● WHAT THE TASK REQUIRES
Put every line of the records below into a Markdown table with two columns, Row and Record line. Number the rows in order and leave out blank lines.

● INFORMATION
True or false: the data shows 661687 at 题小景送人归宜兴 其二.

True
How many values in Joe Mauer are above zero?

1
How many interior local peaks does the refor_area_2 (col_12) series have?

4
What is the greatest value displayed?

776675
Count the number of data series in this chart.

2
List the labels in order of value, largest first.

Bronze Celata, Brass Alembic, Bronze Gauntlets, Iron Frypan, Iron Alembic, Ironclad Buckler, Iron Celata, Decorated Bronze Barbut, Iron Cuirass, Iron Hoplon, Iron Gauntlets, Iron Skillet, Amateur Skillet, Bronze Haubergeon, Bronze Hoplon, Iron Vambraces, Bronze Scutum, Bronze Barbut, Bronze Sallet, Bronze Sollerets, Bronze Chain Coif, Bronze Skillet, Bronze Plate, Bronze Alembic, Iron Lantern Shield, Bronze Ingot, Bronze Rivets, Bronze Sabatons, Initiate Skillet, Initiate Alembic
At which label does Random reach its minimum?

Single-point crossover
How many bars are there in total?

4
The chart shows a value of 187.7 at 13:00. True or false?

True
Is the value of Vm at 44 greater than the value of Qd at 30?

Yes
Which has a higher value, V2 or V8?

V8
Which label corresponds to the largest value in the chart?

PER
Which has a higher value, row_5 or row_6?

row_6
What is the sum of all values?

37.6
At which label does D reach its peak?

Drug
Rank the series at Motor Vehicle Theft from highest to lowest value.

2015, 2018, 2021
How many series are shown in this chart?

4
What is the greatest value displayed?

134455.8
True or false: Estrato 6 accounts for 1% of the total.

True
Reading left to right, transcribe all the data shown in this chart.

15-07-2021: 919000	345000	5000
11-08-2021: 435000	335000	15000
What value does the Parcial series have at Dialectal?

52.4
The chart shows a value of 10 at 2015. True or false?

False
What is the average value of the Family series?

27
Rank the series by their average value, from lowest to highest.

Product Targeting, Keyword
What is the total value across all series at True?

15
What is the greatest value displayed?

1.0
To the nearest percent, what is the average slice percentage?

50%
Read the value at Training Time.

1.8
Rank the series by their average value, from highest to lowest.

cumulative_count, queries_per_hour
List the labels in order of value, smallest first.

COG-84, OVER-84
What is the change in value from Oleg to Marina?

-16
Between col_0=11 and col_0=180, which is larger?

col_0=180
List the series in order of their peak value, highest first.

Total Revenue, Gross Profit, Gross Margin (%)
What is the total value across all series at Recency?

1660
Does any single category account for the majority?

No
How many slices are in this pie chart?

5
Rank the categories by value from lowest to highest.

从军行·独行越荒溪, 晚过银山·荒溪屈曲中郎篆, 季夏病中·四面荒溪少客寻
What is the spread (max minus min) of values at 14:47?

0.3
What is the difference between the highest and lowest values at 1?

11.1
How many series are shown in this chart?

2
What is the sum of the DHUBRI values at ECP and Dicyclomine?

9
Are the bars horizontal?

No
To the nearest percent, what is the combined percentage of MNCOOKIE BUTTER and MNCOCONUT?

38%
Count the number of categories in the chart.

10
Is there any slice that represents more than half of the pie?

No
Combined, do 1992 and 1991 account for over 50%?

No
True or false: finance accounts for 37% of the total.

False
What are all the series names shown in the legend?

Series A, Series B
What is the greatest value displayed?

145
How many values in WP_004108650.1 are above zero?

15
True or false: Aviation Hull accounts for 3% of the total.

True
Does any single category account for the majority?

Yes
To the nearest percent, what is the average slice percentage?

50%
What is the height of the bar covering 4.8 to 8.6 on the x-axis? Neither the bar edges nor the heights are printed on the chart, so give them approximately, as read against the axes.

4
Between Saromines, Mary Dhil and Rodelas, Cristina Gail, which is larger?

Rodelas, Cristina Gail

● YOUR SOLUTION
| Row | Record line |
|---|---|
| 1 | True or false: the data shows 661687 at 题小景送人归宜兴 其二. |
| 2 | True |
| 3 | How many values in Joe Mauer are above zero? |
| 4 | 1 |
| 5 | How many interior local peaks does the refor_area_2 (col_12) series have? |
| 6 | 4 |
| 7 | What is the greatest value displayed? |
| 8 | 776675 |
| 9 | Count the number of data series in this chart. |
| 10 | 2 |
| 11 | List the labels in order of value, largest first. |
| 12 | Bronze Celata, Brass Alembic, Bronze Gauntlets, Iron Frypan, Iron Alembic, Ironclad Buckler, Iron Celata, Decorated Bronze Barbut, Iron Cuirass, Iron Hoplon, Iron Gauntlets, Iron Skillet, Amateur Skillet, Bronze Haubergeon, Bronze Hoplon, Iron Vambraces, Bronze Scutum, Bronze Barbut, Bronze Sallet, Bronze Sollerets, Bronze Chain Coif, Bronze Skillet, Bronze Plate, Bronze Alembic, Iron Lantern Shield, Bronze Ingot, Bronze Rivets, Bronze Sabatons, Initiate Skillet, Initiate Alembic |
| 13 | At which label does Random reach its minimum? |
| 14 | Single-point crossover |
| 15 | How many bars are there in total? |
| 16 | 4 |
| 17 | The chart shows a value of 187.7 at 13:00. True or false? |
| 18 | True |
| 19 | Is the value of Vm at 44 greater than the value of Qd at 30? |
| 20 | Yes |
| 21 | Which has a higher value, V2 or V8? |
| 22 | V8 |
| 23 | Which label corresponds to the largest value in the chart? |
| 24 | PER |
| 25 | Which has a higher value, row_5 or row_6? |
| 26 | row_6 |
| 27 | What is the sum of all values? |
| 28 | 37.6 |
| 29 | At which label does D reach its peak? |
| 30 | Drug |
| 31 | Rank the series at Motor Vehicle Theft from highest to lowest value. |
| 32 | 2015, 2018, 2021 |
| 33 | How many series are shown in this chart? |
| 34 | 4 |
| 35 | What is the greatest value displayed? |
| 36 | 134455.8 |
| 37 | True or false: Estrato 6 accounts for 1% of the total. |
| 38 | True |
| 39 | Reading left to right, transcribe all the data shown in this chart. |
| 40 | 15-07-2021: 919000	345000	5000 |
| 41 | 11-08-2021: 435000	335000	15000 |
| 42 | What value does the Parcial series have at Dialectal? |
| 43 | 52.4 |
| 44 | The chart shows a value of 10 at 2015. True or false? |
| 45 | False |
| 46 | What is the average value of the Family series? |
| 47 | 27 |
| 48 | Rank the series by their average value, from lowest to highest. |
| 49 | Product Targeting, Keyword |
| 50 | What is the total value across all series at True? |
| 51 | 15 |
| 52 | What is the greatest value displayed? |
| 53 | 1.0 |
| 54 | To the nearest percent, what is the average slice percentage? |
| 55 | 50% |
| 56 | Read the value at Training Time. |
| 57 | 1.8 |
| 58 | Rank the series by their average value, from highest to lowest. |
| 59 | cumulative_count, queries_per_hour |
| 60 | List the labels in order of value, smallest first. |
| 61 | COG-84, OVER-84 |
| 62 | What is the change in value from Oleg to Marina? |
| 63 | -16 |
| 64 | Between col_0=11 and col_0=180, which is larger? |
| 65 | col_0=180 |
| 66 | List the series in order of their peak value, highest first. |
| 67 | Total Revenue, Gross Profit, Gross Margin (%) |
| 68 | What is the total value across all series at Recency? |
| 69 | 1660 |
| 70 | Does any single category account for the majority? |
| 71 | No |
| 72 | How many slices are in this pie chart? |
| 73 | 5 |
| 74 | Rank the categories by value from lowest to highest. |
| 75 | 从军行·独行越荒溪, 晚过银山·荒溪屈曲中郎篆, 季夏病中·四面荒溪少客寻 |
| 76 | What is the spread (max minus min) of values at 14:47? |
| 77 | 0.3 |
| 78 | What is the difference between the highest and lowest values at 1? |
| 79 | 11.1 |
| 80 | How many series are shown in this chart? |
| 81 | 2 |
| 82 | What is the sum of the DHUBRI values at ECP and Dicyclomine? |
| 83 | 9 |
| 84 | Are the bars horizontal? |
| 85 | No |
| 86 | To the nearest percent, what is the combined percentage of MNCOOKIE BUTTER and MNCOCONUT? |
| 87 | 38% |
| 88 | Count the number of categories in the chart. |
| 89 | 10 |
| 90 | Is there any slice that represents more than half of the pie? |
| 91 | No |
| 92 | Combined, do 1992 and 1991 account for over 50%? |
| 93 | No |
| 94 | True or false: finance accounts for 37% of the total. |
| 95 | False |
| 96 | What are all the series names shown in the legend? |
| 97 | Series A, Series B |
| 98 | What is the greatest value displayed? |
| 99 | 145 |
| 100 | How many values in WP_004108650.1 are above zero? |
| 101 | 15 |
| 102 | True or false: Aviation Hull accounts for 3% of the total. |
| 103 | True |
| 104 | Does any single category account for the majority? |
| 105 | Yes |
| 106 | To the nearest percent, what is the average slice percentage? |
| 107 | 50% |
| 108 | What is the height of the bar covering 4.8 to 8.6 on the x-axis? Neither the bar edges nor the heights are printed on the chart, so give them approximately, as read against the axes. |
| 109 | 4 |
| 110 | Between Saromines, Mary Dhil and Rodelas, Cristina Gail, which is larger? |
| 111 | Rodelas, Cristina Gail |